### Aim
Please return every line of the listing below without any change.

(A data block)
┄┄┄┄┄┄

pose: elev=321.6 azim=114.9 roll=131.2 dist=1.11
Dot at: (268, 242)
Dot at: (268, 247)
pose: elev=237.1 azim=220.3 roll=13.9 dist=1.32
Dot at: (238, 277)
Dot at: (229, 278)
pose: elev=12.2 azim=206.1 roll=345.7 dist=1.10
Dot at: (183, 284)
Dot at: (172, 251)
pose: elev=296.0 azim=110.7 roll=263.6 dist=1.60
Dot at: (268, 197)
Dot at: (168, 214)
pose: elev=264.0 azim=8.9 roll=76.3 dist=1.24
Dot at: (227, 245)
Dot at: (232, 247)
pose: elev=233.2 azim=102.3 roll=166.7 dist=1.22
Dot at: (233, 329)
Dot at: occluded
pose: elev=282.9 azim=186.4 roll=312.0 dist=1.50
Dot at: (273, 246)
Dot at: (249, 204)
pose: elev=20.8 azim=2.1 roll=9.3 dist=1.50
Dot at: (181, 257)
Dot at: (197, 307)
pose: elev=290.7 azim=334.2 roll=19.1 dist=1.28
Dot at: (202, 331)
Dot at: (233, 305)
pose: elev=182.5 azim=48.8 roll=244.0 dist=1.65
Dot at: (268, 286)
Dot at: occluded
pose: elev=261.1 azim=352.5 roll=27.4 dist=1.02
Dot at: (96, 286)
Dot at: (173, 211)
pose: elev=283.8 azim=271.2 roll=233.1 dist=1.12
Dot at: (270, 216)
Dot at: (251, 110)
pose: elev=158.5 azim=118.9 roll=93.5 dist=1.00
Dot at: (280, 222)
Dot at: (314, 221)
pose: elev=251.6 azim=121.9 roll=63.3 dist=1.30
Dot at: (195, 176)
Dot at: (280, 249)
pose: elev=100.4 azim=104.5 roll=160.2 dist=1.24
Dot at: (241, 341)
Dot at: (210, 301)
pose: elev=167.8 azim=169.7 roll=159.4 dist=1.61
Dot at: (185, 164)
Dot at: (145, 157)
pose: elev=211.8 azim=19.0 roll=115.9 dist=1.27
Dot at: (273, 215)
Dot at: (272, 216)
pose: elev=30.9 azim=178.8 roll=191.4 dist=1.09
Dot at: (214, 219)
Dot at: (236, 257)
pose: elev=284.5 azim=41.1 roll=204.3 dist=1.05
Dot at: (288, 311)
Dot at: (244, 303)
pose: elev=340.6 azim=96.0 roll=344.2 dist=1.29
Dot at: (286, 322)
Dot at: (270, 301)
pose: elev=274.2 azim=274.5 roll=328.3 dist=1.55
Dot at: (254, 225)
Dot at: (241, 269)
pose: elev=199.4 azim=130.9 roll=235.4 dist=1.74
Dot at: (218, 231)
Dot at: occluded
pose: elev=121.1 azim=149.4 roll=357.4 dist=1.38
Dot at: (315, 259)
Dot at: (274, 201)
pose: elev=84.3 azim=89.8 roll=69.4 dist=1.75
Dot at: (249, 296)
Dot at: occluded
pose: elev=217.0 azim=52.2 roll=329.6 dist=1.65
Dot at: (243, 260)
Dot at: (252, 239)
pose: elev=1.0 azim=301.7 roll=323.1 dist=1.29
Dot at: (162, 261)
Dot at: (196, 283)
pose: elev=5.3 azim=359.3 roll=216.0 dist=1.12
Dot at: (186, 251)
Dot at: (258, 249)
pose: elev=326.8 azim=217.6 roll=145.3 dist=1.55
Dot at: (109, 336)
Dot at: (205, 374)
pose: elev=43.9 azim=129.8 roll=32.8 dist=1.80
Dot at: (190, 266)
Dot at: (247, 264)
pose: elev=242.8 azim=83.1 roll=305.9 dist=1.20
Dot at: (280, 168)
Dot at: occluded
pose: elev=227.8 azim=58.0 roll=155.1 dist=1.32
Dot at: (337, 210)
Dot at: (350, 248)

┄┄┄┄┄┄

### Solution to the problem
pose: elev=321.6 azim=114.9 roll=131.2 dist=1.11
Dot at: (268, 242)
Dot at: (268, 247)
pose: elev=237.1 azim=220.3 roll=13.9 dist=1.32
Dot at: (238, 277)
Dot at: (229, 278)
pose: elev=12.2 azim=206.1 roll=345.7 dist=1.10
Dot at: (183, 284)
Dot at: (172, 251)
pose: elev=296.0 azim=110.7 roll=263.6 dist=1.60
Dot at: (268, 197)
Dot at: (168, 214)
pose: elev=264.0 azim=8.9 roll=76.3 dist=1.24
Dot at: (227, 245)
Dot at: (232, 247)
pose: elev=233.2 azim=102.3 roll=166.7 dist=1.22
Dot at: (233, 329)
Dot at: occluded
pose: elev=282.9 azim=186.4 roll=312.0 dist=1.50
Dot at: (273, 246)
Dot at: (249, 204)
pose: elev=20.8 azim=2.1 roll=9.3 dist=1.50
Dot at: (181, 257)
Dot at: (197, 307)
pose: elev=290.7 azim=334.2 roll=19.1 dist=1.28
Dot at: (202, 331)
Dot at: (233, 305)
pose: elev=182.5 azim=48.8 roll=244.0 dist=1.65
Dot at: (268, 286)
Dot at: occluded
pose: elev=261.1 azim=352.5 roll=27.4 dist=1.02
Dot at: (96, 286)
Dot at: (173, 211)
pose: elev=283.8 azim=271.2 roll=233.1 dist=1.12
Dot at: (270, 216)
Dot at: (251, 110)
pose: elev=158.5 azim=118.9 roll=93.5 dist=1.00
Dot at: (280, 222)
Dot at: (314, 221)
pose: elev=251.6 azim=121.9 roll=63.3 dist=1.30
Dot at: (195, 176)
Dot at: (280, 249)
pose: elev=100.4 azim=104.5 roll=160.2 dist=1.24
Dot at: (241, 341)
Dot at: (210, 301)
pose: elev=167.8 azim=169.7 roll=159.4 dist=1.61
Dot at: (185, 164)
Dot at: (145, 157)
pose: elev=211.8 azim=19.0 roll=115.9 dist=1.27
Dot at: (273, 215)
Dot at: (272, 216)
pose: elev=30.9 azim=178.8 roll=191.4 dist=1.09
Dot at: (214, 219)
Dot at: (236, 257)
pose: elev=284.5 azim=41.1 roll=204.3 dist=1.05
Dot at: (288, 311)
Dot at: (244, 303)
pose: elev=340.6 azim=96.0 roll=344.2 dist=1.29
Dot at: (286, 322)
Dot at: (270, 301)
pose: elev=274.2 azim=274.5 roll=328.3 dist=1.55
Dot at: (254, 225)
Dot at: (241, 269)
pose: elev=199.4 azim=130.9 roll=235.4 dist=1.74
Dot at: (218, 231)
Dot at: occluded
pose: elev=121.1 azim=149.4 roll=357.4 dist=1.38
Dot at: (315, 259)
Dot at: (274, 201)
pose: elev=84.3 azim=89.8 roll=69.4 dist=1.75
Dot at: (249, 296)
Dot at: occluded
pose: elev=217.0 azim=52.2 roll=329.6 dist=1.65
Dot at: (243, 260)
Dot at: (252, 239)
pose: elev=1.0 azim=301.7 roll=323.1 dist=1.29
Dot at: (162, 261)
Dot at: (196, 283)
pose: elev=5.3 azim=359.3 roll=216.0 dist=1.12
Dot at: (186, 251)
Dot at: (258, 249)
pose: elev=326.8 azim=217.6 roll=145.3 dist=1.55
Dot at: (109, 336)
Dot at: (205, 374)
pose: elev=43.9 azim=129.8 roll=32.8 dist=1.80
Dot at: (190, 266)
Dot at: (247, 264)
pose: elev=242.8 azim=83.1 roll=305.9 dist=1.20
Dot at: (280, 168)
Dot at: occluded
pose: elev=227.8 azim=58.0 roll=155.1 dist=1.32
Dot at: (337, 210)
Dot at: (350, 248)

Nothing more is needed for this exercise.